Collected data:
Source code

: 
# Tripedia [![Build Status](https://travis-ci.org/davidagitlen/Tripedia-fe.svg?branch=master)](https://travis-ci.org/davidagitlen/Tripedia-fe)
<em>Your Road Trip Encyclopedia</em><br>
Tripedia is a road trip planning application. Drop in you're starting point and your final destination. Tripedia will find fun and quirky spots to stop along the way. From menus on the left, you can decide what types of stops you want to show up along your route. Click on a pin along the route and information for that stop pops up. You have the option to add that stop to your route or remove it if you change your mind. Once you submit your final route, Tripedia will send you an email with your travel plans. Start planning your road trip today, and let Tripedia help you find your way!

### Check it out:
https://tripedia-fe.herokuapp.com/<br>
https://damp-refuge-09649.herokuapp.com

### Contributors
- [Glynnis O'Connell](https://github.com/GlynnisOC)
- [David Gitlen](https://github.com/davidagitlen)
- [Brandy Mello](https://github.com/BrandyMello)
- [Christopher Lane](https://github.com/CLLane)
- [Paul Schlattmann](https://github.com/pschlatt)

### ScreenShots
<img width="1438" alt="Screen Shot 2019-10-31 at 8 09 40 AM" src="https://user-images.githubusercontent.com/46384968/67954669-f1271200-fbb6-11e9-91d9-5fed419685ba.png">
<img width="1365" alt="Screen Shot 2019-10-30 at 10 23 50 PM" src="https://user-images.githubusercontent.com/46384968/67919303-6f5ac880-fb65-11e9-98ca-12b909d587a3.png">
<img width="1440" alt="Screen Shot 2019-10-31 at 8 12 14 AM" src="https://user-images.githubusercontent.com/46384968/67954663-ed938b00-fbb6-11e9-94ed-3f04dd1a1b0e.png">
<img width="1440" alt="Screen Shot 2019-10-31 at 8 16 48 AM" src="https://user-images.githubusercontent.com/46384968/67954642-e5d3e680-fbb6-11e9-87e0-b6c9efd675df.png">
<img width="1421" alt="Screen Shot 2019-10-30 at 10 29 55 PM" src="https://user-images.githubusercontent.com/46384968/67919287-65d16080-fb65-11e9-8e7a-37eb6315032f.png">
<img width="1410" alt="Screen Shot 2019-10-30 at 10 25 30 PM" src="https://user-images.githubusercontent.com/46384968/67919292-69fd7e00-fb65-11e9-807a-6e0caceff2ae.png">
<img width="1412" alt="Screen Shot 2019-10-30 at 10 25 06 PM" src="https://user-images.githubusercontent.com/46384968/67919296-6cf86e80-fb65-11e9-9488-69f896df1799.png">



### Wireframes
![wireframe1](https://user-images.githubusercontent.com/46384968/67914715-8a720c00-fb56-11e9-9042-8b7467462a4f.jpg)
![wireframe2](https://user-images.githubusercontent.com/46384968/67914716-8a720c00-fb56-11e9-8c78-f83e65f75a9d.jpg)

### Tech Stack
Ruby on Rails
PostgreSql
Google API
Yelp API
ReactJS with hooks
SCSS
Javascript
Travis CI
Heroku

** What to produce **
From the records above, quote only the lines running from the line with "https://tripedia-fe.herokuapp.com/<br>" to the line with "2019-10-30 at 10 23", both lines included.

** Exercise result **
https://tripedia-fe.herokuapp.com/<br>
https://damp-refuge-09649.herokuapp.com

### Contributors
- [Glynnis O'Connell](https://github.com/GlynnisOC)
- [David Gitlen](https://github.com/davidagitlen)
- [Brandy Mello](https://github.com/BrandyMello)
- [Christopher Lane](https://github.com/CLLane)
- [Paul Schlattmann](https://github.com/pschlatt)

### ScreenShots
<img width="1438" alt="Screen Shot 2019-10-31 at 8 09 40 AM" src="https://user-images.githubusercontent.com/46384968/67954669-f1271200-fbb6-11e9-91d9-5fed419685ba.png">
<img width="1365" alt="Screen Shot 2019-10-30 at 10 23 50 PM" src="https://user-images.githubusercontent.com/46384968/67919303-6f5ac880-fb65-11e9-98ca-12b909d587a3.png">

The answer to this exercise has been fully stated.